Response by poster: Well now, this hasn't gone in the direction I intended (my fault for phrasing the question really badly, I think) but I'm loving the answers.
posted by sodium lights the horizon at 10:10 AM on January 10, 2011


If we're opening this up to any mineral (i.e. not just an element but a natural resource) - obsidian. It would have been hard to get from the "wood tools" stage to the "stone tools" stage without obsidian. It would have been really hard to ever invent the blade without it, for instance.
posted by Sara C. at 10:24 AM on January 10, 2011


What you cannot do with charcoal, I don't think, is make steel.

What you cannot do is melt steel.
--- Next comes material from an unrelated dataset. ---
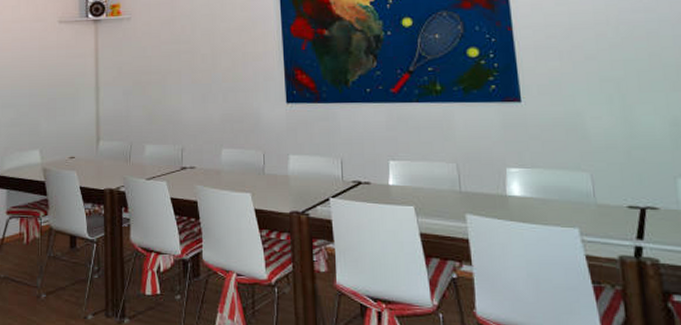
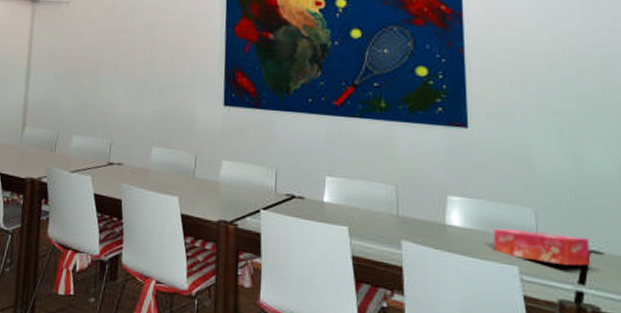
tissue box: none [552,194,648,223] -> present [493,228,591,266]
They started making steel hundreds of years before coal started being used as a fuel.

The way you do it is to take thin iron bars and build a stack alternating charcoal and iron. You heat it up using a wood or charcoal fire, and carbon from the charcoal penetrates the surface of the iron and makes steel.

When the process is complete, you have iron bars with a coating of steel. You can beat them to break the steel loose, and then work the steel together to create weapons -- which is how Damascus Steel Swords were made, more or less. The process was pretty well understood and quite a lot of steel was created before anyone figured out how to melt the stuff.
posted by Chocolate Pickle at 1:35 PM on January 10, 2011


Well, it is a really broad question. I mean, with out any of the more common elements things would be radically different. I think it is more interesting to think of more compound substances. With out flint, for example making fire would be harder. How would that change things? Maybe not so much as there are other ways of getting fire.

One thing I was thinking about is wood. Imagine a world with out any vegetation much thicker then reeds... You still could have fire but it would not be very long lasting. You would have to have a big stack of dried vegetation just sitting around to feed it. Also, how would tools be? You would still have stone tools held in the hand but no axes or spears or arrows. Tough to make structures. All this fails to even consider how animals would have developed with out trees to live in. Would we have arms at all?
posted by d4nj450n at 2:49 PM on January 10, 2011


I don't think there's enough information to answer this question. To find out the answer, you'd want to re-run humanity as an experiment several times to see how different elemental scarcities affected the development of technology. That experiment has not been performed.
posted by Protocols of the Elders of Sockpuppetry at 3:28 PM on January 10, 2011


Hydrogen. No hydrogen, no water. No water, no life.

That should be: Hydrogen. No hydrogen, no sun. No sun, no life.